* _WORK TASK_: Retype the data below exactly, skipping pictures.

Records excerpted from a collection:
══════════

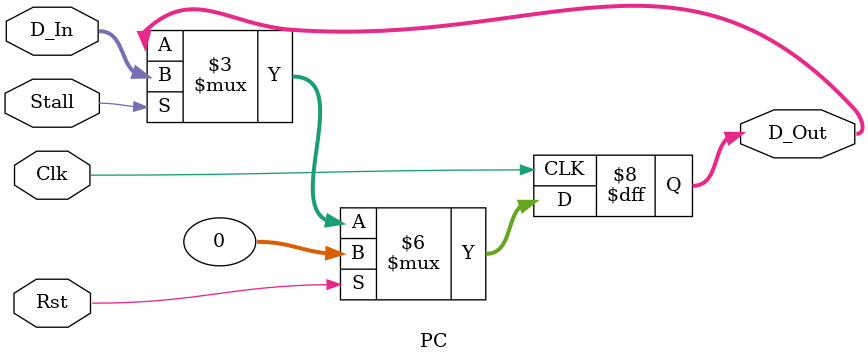
<source format=v>
/*
	Title: 32-Bit Register with Synchronous Reset
	Editor: Selene (Computer System and Architecture Lab, ICE, CYCU)
	
	Input Port
		1. clk
		2. rst: 重置訊號
		3. en_reg: 控制暫存器是否可寫入
		4. d_in: 欲寫入的暫存器資料
	Output Port
		1. d_out: 所讀取的暫存器資料
*/

`timescale 1ns/1ns

module PC ( Clk, Rst, Stall, D_In, D_Out );

  input             Clk, Rst, Stall;
  input      [31:0] D_In;
  output reg [31:0] D_Out;

   
  always @( posedge Clk )
  begin

    if ( Rst )
    begin

      D_Out <= 32'b0;

    end

    else 
    begin
	    
      if ( Stall )
      begin

        D_Out <= D_In;

      end

      else
      begin

        D_Out <= D_Out;

      end

    end

  end

endmodule
	

</source>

══════════

* _RESPONSE TO THIS TASK_:
<source format=v>
/*
	Title: 32-Bit Register with Synchronous Reset
	Editor: Selene (Computer System and Architecture Lab, ICE, CYCU)
	
	Input Port
		1. clk
		2. rst: 重置訊號
		3. en_reg: 控制暫存器是否可寫入
		4. d_in: 欲寫入的暫存器資料
	Output Port
		1. d_out: 所讀取的暫存器資料
*/

`timescale 1ns/1ns

module PC ( Clk, Rst, Stall, D_In, D_Out );

  input             Clk, Rst, Stall;
  input      [31:0] D_In;
  output reg [31:0] D_Out;

   
  always @( posedge Clk )
  begin

    if ( Rst )
    begin

      D_Out <= 32'b0;

    end

    else 
    begin
	    
      if ( Stall )
      begin

        D_Out <= D_In;

      end

      else
      begin

        D_Out <= D_Out;

      end

    end

  end

endmodule
	

</source>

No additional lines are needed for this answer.